The fact that he expressed himself in a way where an insect species was mentioned as a parallel to "women" didn't help. I get the point he's trying to make, that these things are equally unreal, but it would've been more apt to choose something nicer-sounding, or an actual human demographic group like redheads or electricians or Anabaptists. Well, nobody has any idea who the Anabaptists were anymore, but the other two would've been better.
The substantive problem, of course, is that having a talking head come out and say "it's not happening" isn't going to help very much when Republican state legislators all over the country are restricting access to abortion and Rush Limbaugh attacked Sandra Fluke for supporting contraception.
Speaking of the War on Women and its political fallout, much has been made of the fact that in the 12 Gallup swing states, Obama's beating Romney by something on the order of 61-30 among women under 50. And understandably so; if this trend were to hold, it wouldn't just be a big f'in deal; it would be a political earthquake.
However, it's not the only earthquake to come out of that poll, but for reasons unclear to me, neither Gallup nor USA Today has published the relevant number:
Among men under 50 in the swing states, Obama's beating Romney by ~15 points, roughly 55-40.
Given the GOP's longstanding advantage among men overall, for them to be losing men under 50 by such a margin in the states where it matters is an earthquake, all right.
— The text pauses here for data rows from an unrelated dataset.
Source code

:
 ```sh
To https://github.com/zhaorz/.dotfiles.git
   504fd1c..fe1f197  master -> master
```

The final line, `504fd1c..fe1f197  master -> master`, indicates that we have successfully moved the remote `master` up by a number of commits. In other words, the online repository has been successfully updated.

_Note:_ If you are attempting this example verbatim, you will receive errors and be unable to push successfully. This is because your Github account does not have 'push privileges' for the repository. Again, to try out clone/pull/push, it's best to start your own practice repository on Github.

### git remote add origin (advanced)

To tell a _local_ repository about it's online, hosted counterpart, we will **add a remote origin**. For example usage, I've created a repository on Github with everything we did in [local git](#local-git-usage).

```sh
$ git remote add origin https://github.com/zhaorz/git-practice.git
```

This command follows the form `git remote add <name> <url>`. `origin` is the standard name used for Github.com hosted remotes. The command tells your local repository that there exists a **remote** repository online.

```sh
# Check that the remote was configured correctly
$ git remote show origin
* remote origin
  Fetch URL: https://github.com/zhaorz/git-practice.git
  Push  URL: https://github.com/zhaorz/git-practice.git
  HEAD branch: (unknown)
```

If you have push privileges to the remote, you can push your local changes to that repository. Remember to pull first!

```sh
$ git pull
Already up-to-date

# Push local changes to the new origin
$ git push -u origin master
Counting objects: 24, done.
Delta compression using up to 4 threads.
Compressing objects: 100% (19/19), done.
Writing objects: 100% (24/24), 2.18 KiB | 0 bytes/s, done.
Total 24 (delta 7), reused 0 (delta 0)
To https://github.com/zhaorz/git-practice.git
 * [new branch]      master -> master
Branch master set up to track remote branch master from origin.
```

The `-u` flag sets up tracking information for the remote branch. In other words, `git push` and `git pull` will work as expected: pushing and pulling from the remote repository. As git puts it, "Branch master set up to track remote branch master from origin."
The question for the Dems is: how do we solidify this edge? How do we make sure we lock in the support of both women and men under 50 before it slips away?
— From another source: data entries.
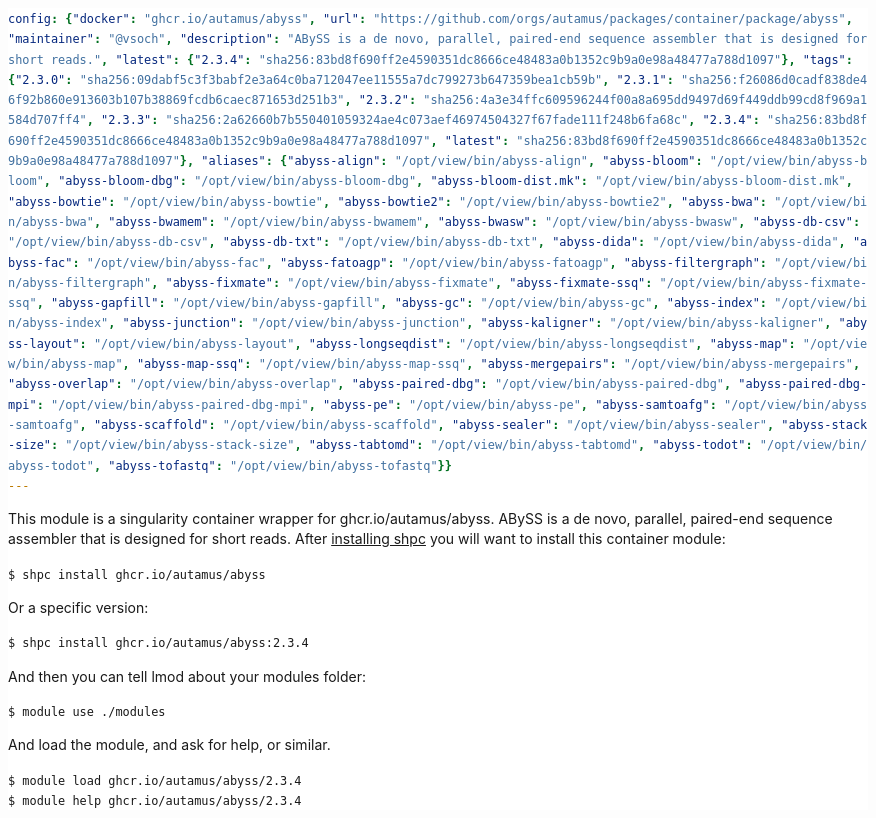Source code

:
 ```yaml
config: {"docker": "ghcr.io/autamus/abyss", "url": "https://github.com/orgs/autamus/packages/container/package/abyss", "maintainer": "@vsoch", "description": "ABySS is a de novo, parallel, paired-end sequence assembler that is designed for short reads.", "latest": {"2.3.4": "sha256:83bd8f690ff2e4590351dc8666ce48483a0b1352c9b9a0e98a48477a788d1097"}, "tags": {"2.3.0": "sha256:09dabf5c3f3babf2e3a64c0ba712047ee11555a7dc799273b647359bea1cb59b", "2.3.1": "sha256:f26086d0cadf838de46f92b860e913603b107b38869fcdb6caec871653d251b3", "2.3.2": "sha256:4a3e34ffc609596244f00a8a695dd9497d69f449ddb99cd8f969a1584d707ff4", "2.3.3": "sha256:2a62660b7b550401059324ae4c073aef46974504327f67fade111f248b6fa68c", "2.3.4": "sha256:83bd8f690ff2e4590351dc8666ce48483a0b1352c9b9a0e98a48477a788d1097", "latest": "sha256:83bd8f690ff2e4590351dc8666ce48483a0b1352c9b9a0e98a48477a788d1097"}, "aliases": {"abyss-align": "/opt/view/bin/abyss-align", "abyss-bloom": "/opt/view/bin/abyss-bloom", "abyss-bloom-dbg": "/opt/view/bin/abyss-bloom-dbg", "abyss-bloom-dist.mk": "/opt/view/bin/abyss-bloom-dist.mk", "abyss-bowtie": "/opt/view/bin/abyss-bowtie", "abyss-bowtie2": "/opt/view/bin/abyss-bowtie2", "abyss-bwa": "/opt/view/bin/abyss-bwa", "abyss-bwamem": "/opt/view/bin/abyss-bwamem", "abyss-bwasw": "/opt/view/bin/abyss-bwasw", "abyss-db-csv": "/opt/view/bin/abyss-db-csv", "abyss-db-txt": "/opt/view/bin/abyss-db-txt", "abyss-dida": "/opt/view/bin/abyss-dida", "abyss-fac": "/opt/view/bin/abyss-fac", "abyss-fatoagp": "/opt/view/bin/abyss-fatoagp", "abyss-filtergraph": "/opt/view/bin/abyss-filtergraph", "abyss-fixmate": "/opt/view/bin/abyss-fixmate", "abyss-fixmate-ssq": "/opt/view/bin/abyss-fixmate-ssq", "abyss-gapfill": "/opt/view/bin/abyss-gapfill", "abyss-gc": "/opt/view/bin/abyss-gc", "abyss-index": "/opt/view/bin/abyss-index", "abyss-junction": "/opt/view/bin/abyss-junction", "abyss-kaligner": "/opt/view/bin/abyss-kaligner", "abyss-layout": "/opt/view/bin/abyss-layout", "abyss-longseqdist": "/opt/view/bin/abyss-longseqdist", "abyss-map": "/opt/view/bin/abyss-map", "abyss-map-ssq": "/opt/view/bin/abyss-map-ssq", "abyss-mergepairs": "/opt/view/bin/abyss-mergepairs", "abyss-overlap": "/opt/view/bin/abyss-overlap", "abyss-paired-dbg": "/opt/view/bin/abyss-paired-dbg", "abyss-paired-dbg-mpi": "/opt/view/bin/abyss-paired-dbg-mpi", "abyss-pe": "/opt/view/bin/abyss-pe", "abyss-samtoafg": "/opt/view/bin/abyss-samtoafg", "abyss-scaffold": "/opt/view/bin/abyss-scaffold", "abyss-sealer": "/opt/view/bin/abyss-sealer", "abyss-stack-size": "/opt/view/bin/abyss-stack-size", "abyss-tabtomd": "/opt/view/bin/abyss-tabtomd", "abyss-todot": "/opt/view/bin/abyss-todot", "abyss-tofastq": "/opt/view/bin/abyss-tofastq"}}
---
```


This module is a singularity container wrapper for ghcr.io/autamus/abyss.
ABySS is a de novo, parallel, paired-end sequence assembler that is designed for short reads.
After [installing shpc](#install) you will want to install this container module:


```bash
$ shpc install ghcr.io/autamus/abyss
```

Or a specific version:

```bash
$ shpc install ghcr.io/autamus/abyss:2.3.4
```

And then you can tell lmod about your modules folder:

```bash
$ module use ./modules
```

And load the module, and ask for help, or similar.

```bash
$ module load ghcr.io/autamus/abyss/2.3.4
$ module help ghcr.io/autamus/abyss/2.3.4
```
Because if the Dems can maintain big advantages with both sexes among people under 50, the GOP's days are truly numbered.
So this is important.
Now, how do I know this fact that's eluded everyone else in the political world?
Easy: they've said that, among registered voters in the swing states, Romney has a +1 advantage (48-47) among men overall, and a +18 (56-38) advantage among men over 50.
According to statistics from the November 2010 CPS Voting Supplement, male registered voters broke down by age with 51.3% under 50, and 48.7% over 50. Assuming that holds true of the Gallup swing states (and it's not going to be very different), the rest is arithmetic:
(+1)(100) = (+18)(48.7) + (X)(51.3). Solve for X to get the size of Romney's deficit among men under 50.
As usual, thanks for posting this, cyclist.
Some of this may reflect the new Ryan / GOP Medicare strategy -- cuts for the young folk that don't hit the currently elderly.
Neil - happy to share. Given that this poll has been out for a week, it's been driving me nuts that I'm the only one who seems to have noticed this result.
As far as the why of it, I wonder if some of it isn't just the last 40+ years of cultural change making a difference: back when I was younger, men and women were more likely to live in separate worlds in lots of ways, and so stuff that was be important to a lot of women might have barely registered with many men.
That's a lot less true than it used to be, and while all the ultrasound/birth control/attack on Planned Parenthood and family planning stuff obviously still hits closer to home with women, I suspect that a lot of younger men are picking up on this and taking it personally as well.
And that's building on top of things like the GOP's continued opposition to equal rights for gays, which may play well with the older folks, but most younger adults know and accept openly gay people, and if they needed another good reason not to vote Republican, they've now got another really big one.
This is nothing more than my personal hunch, so take it with a shaker or three of salt.